Dear Kamal
The low phosphate of 0.419 immediately post dialysis is, I agree, very low …most of our patients ‘bottom out’ at about 0.65 post NHHD and, remember, the PO4 does usually pop up again fairly promptly in the couple of hours post dialysis. It makes me wonder why your 2 hr post dialysis PO4 actually falls further to 0.258 … I fnd that very odd and inexplicable - unless there is some sampling or measurement gremlin.
Is your lab close? … or is it at a distance where the transport of your blood specimen is needed?
It might also be worth checking that you are using the right tube to collect your blood. EDTA, a substance added to some specimen tubes - or citrate anticoagulants - both can cause a ‘spurious’ or ‘pseudo’ low phosphate. Make sure that the sample tube isnt one that has EDTA in it. That can be a simple but not all that unusual error, particulraly in home-sampled bloods.
As for the low PTH … yes, a low PTH is a laboratory indicator (in dialysis patients) of over-suppression of PTH (I never know how many 'p’s and 's’s to put in suppression!).
So … lets talk bone ‘turnover’ … and by that I mean that just like other tissues and other ‘systems’ in the body, bone is in a constant state of flux … new bone is being made (or laid down) while old bone is being reabsorbed (or replaced).
Bone turnover, the balance between loss and renewal, is the phrase some use to describe this state of flux.
Another example of dynamic flux is in red blood cell ‘balance’ where old red cells are constantly being replaced by new, the old ones being chewed up by the spleen (in particular) and their iron recycled into the new red cells that are being synchronously made in the bone marrow. The iron released and recycled by the normal destruction of the red cells in the spleen after their life span of ~120 days is then re-used to make new red cells in the marrow … with the help of EPO.
Back to bone …
Overactive bone means that the see-saw, the balance beam has tipped off the horizontal towards increased bone reabsorption (or ‘demineralisation’). There are so many terms used for what are really quite similar basic changes in bone that it gets quite confusing (me too) …but, in essence, PTH drives increased bone turnover, bone reabsorption, bone demineralisation and is long-term ‘bad’ for bones. So … what do we do?

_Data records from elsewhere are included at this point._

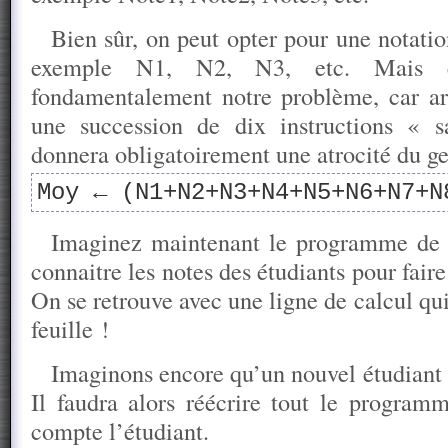
Bien sûr, on peut opter pour une notatio
exemple N1, N2, N3, etc. Mais 
fondamentalement notre problème, car arr
une succession de dix instructions « sa
donnera obligatoirement une atrocité du ge
Moy ← (N1+N2+N3+N4+N5+N6+N7+N
Imaginez maintenant le programme de l
connaitre les notes des étudiants pour fai
On se retrouve avec une ligne de calcul qui
feuille !
Imaginons encore qu’un nouvel étudiant 
Il faudra alors réécrire tout le program
compte l’étudiant.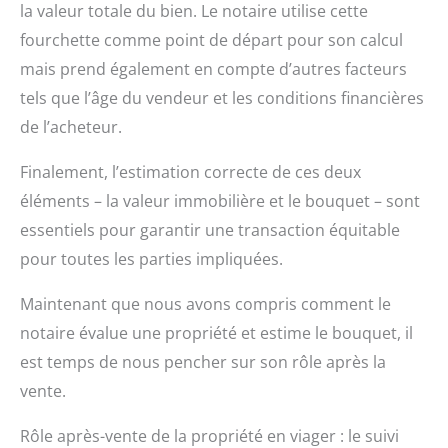
la valeur totale du bien. Le notaire utilise cette
fourchette comme point de départ pour son calcul
mais prend également en compte d’autres facteurs
tels que l’âge du vendeur et les conditions financières
de l’acheteur.
Finalement, l’estimation correcte de ces deux
éléments – la valeur immobilière et le bouquet – sont
essentiels pour garantir une transaction équitable
pour toutes les parties impliquées.
Maintenant que nous avons compris comment le
notaire évalue une propriété et estime le bouquet, il
est temps de nous pencher sur son rôle après la
vente.
Rôle après-vente de la propriété en viager : le suivi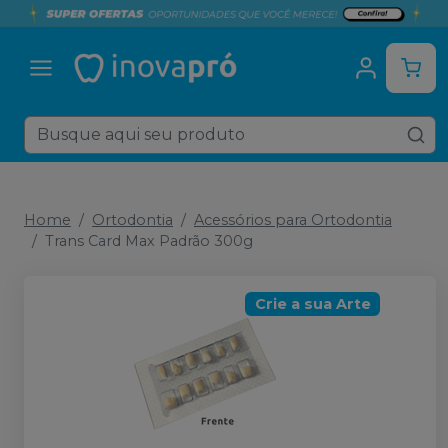
Home
Ortodontia
Acessórios para Ortodontia
Trans Card Max Padrão 300g
Crie a sua Arte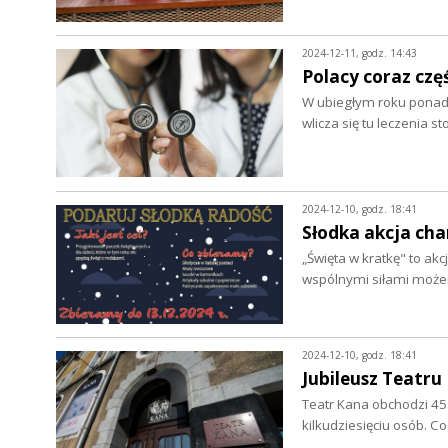
2024-12-11, godz. 14:43
Polacy coraz częś
W ubiegłym roku ponad
wlicza się tu leczenia 
2024-12-10, godz. 18:41
Słodka akcja ch
„Święta w kratkę" to ak
wspólnymi siłami może
2024-12-10, godz. 18:41
Jubileusz Teatru
Teatr Kana obchodzi 45.
kilkudziesięciu osób. C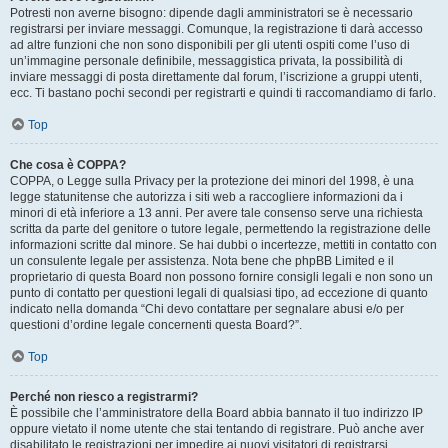
Potresti non averne bisogno: dipende dagli amministratori se è necessario
registrarsi per inviare messaggi. Comunque, la registrazione ti darà accesso
ad altre funzioni che non sono disponibili per gli utenti ospiti come l’uso di
un’immagine personale definibile, messaggistica privata, la possibilità di
inviare messaggi di posta direttamente dal forum, l’iscrizione a gruppi utenti,
ecc. Ti bastano pochi secondi per registrarti e quindi ti raccomandiamo di farlo.
Top
Che cosa è COPPA?
COPPA, o Legge sulla Privacy per la protezione dei minori del 1998, è una
legge statunitense che autorizza i siti web a raccogliere informazioni da i
minori di età inferiore a 13 anni. Per avere tale consenso serve una richiesta
scritta da parte del genitore o tutore legale, permettendo la registrazione delle
informazioni scritte dal minore. Se hai dubbi o incertezze, mettiti in contatto con
un consulente legale per assistenza. Nota bene che phpBB Limited e il
proprietario di questa Board non possono fornire consigli legali e non sono un
punto di contatto per questioni legali di qualsiasi tipo, ad eccezione di quanto
indicato nella domanda “Chi devo contattare per segnalare abusi e/o per
questioni d’ordine legale concernenti questa Board?”.
Top
Perché non riesco a registrarmi?
È possibile che l’amministratore della Board abbia bannato il tuo indirizzo IP
oppure vietato il nome utente che stai tentando di registrare. Può anche aver
disabilitato le registrazioni per impedire ai nuovi visitatori di registrarsi.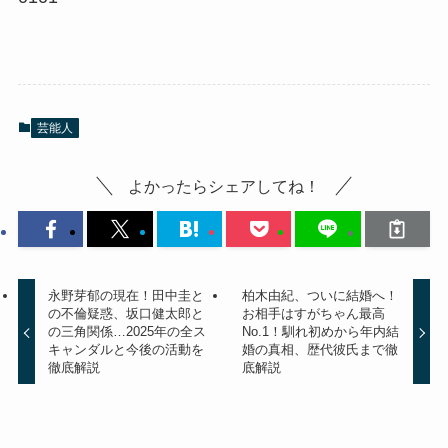
芸能人
よかったらシェアしてね！
永野芽郁の現在！田中圭と
柏木由紀、ついに結婚へ！
の不倫疑惑、坂口健太郎と
お相手はすがちゃん最高
の三角関係…2025年の全ス
No.1！馴れ初めから年内結
キャンダルと今後の活動を
婚の真相、歴代彼氏まで徹
徹底解説
底解説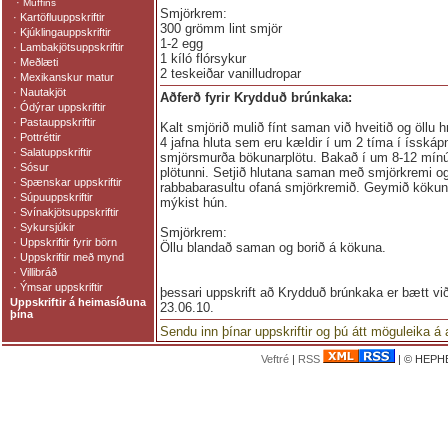
·
Muffins
Smjörkrem:
·
Kartöfluuppskriftir
300 grömm lint smjör
·
Kjúklingauppskriftir
1-2 egg
·
Lambakjötsuppskriftir
1 kíló flórsykur
·
Meðlæti
2 teskeiðar vanilludropar
·
Mexikanskur matur
·
Nautakjöt
Aðferð fyrir Krydduð brúnkaka:
·
Ódýrar uppskriftir
·
Pastauppskriftir
Kalt smjörið mulið fínt saman við hveitið og öllu 
·
Pottréttir
4 jafna hluta sem eru kældir í um 2 tíma í ísskápnu
·
Salatuppskriftir
smjörsmurða bökunarplötu. Bakað í um 8-12 mínút
·
Sósur
plötunni. Setjið hlutana saman með smjörkremi o
·
Spænskar uppskriftir
rabbabarasultu ofaná smjörkremið. Geymið kökuna í
·
Súpuuppskriftir
mýkist hún.
·
Svínakjötsuppskriftir
·
Sykursjúkir
Smjörkrem:
·
Uppskriftir fyrir börn
Öllu blandað saman og borið á kökuna.
·
Uppskriftir með mynd
·
Villibráð
·
Ýmsar uppskriftir
þessari uppskrift að Krydduð brúnkaka er bætt vi
Uppskriftir á heimasíðuna
23.06.10.
þína
Sendu inn þínar uppskriftir og þú átt möguleika á
Veftré
|
RSS
| © HEPHE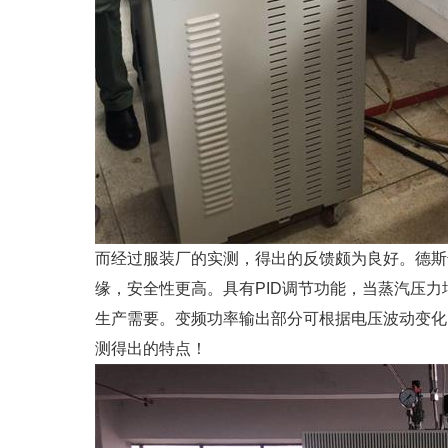
而经过服装厂的实测，得出的反馈颇为良好。德斯
缘，安全性更高。具有PID调节功能，当蒸汽压
生产需要。变频功率输出部分可根据电压波动变化
测得出的特点！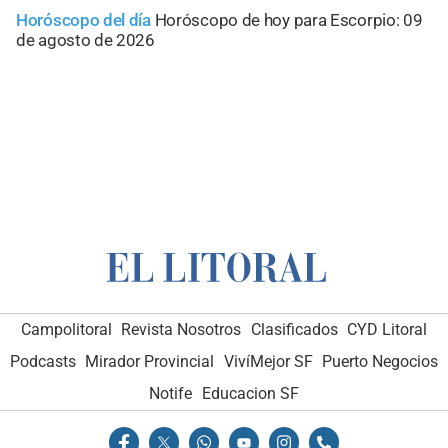
Horóscopo del día
Horóscopo de hoy para Escorpio: 09
de agosto de 2026
Campolitoral
Revista Nosotros
Clasificados
CYD Litoral
Podcasts
Mirador Provincial
VivíMejor SF
Puerto Negocios
Notife
Educacion SF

When the PTH is high, we try to tip the balance back to an even keel by suppressing PTH with things like active Vit D (calcitriol, paracalcitrol or whatever is the flavour of the month in Vit D in your corner of the world!) or with cinacalcet (Sensipar) or, if all fails, with a subtotal or total parathyroidectomy.
At the other end of the see-saw is adynamic bone disease. This is where PTH is flat and low, and not much (or no) bone is being made. The bone is sitting there, like a stunned mullet, doing damn all. That is just as bad for bone as being overactive and over-reabsorbed.
Bone is, in CKD and dialysis patients, a bit under-responsive to PTH so, a PTH about 2-3 times the ‘normal’ for people without kidney disease is needed to get a good balanced bone response with a balance between destruction and remodelling. That is why we dont mind when the PTH is, in yours and my units, 20-25p/ml(ish) - the upper end of normal for our lab is 8.5.
You had been, if I remember, on Vit D and cinacalcet in the past. I suspect you have overshot the mark and your PTH has gone from too high to too low - your bone from overactive to underactive.
Backing off the ‘suppressors’ is the 1st step … and you have taken that. Rome was not built in a day, Kamal … so, as long as all suppressors have been withdrawn, hang in there. It’ll take a bit of time. I wouldnt be panicking yet.
Re the low PO4 … I am still hmmmmm’ing.
Check the sample tubes!
If they are Ok … then I am struggling to find another answer.
One thing … just confirm for me that you dont have oxalosis as your primary renal disease. Oxalate can depress PO4.
Or diabetes … insulin can shift PO4 into cells … so if you are diabetic and you are giving youself insulin just as you come of dialysis … that could be a factor.
But … as you can see, I am scratching!
I’ll keep mulling over the possible reasons but that’s the best I can come up with tonight.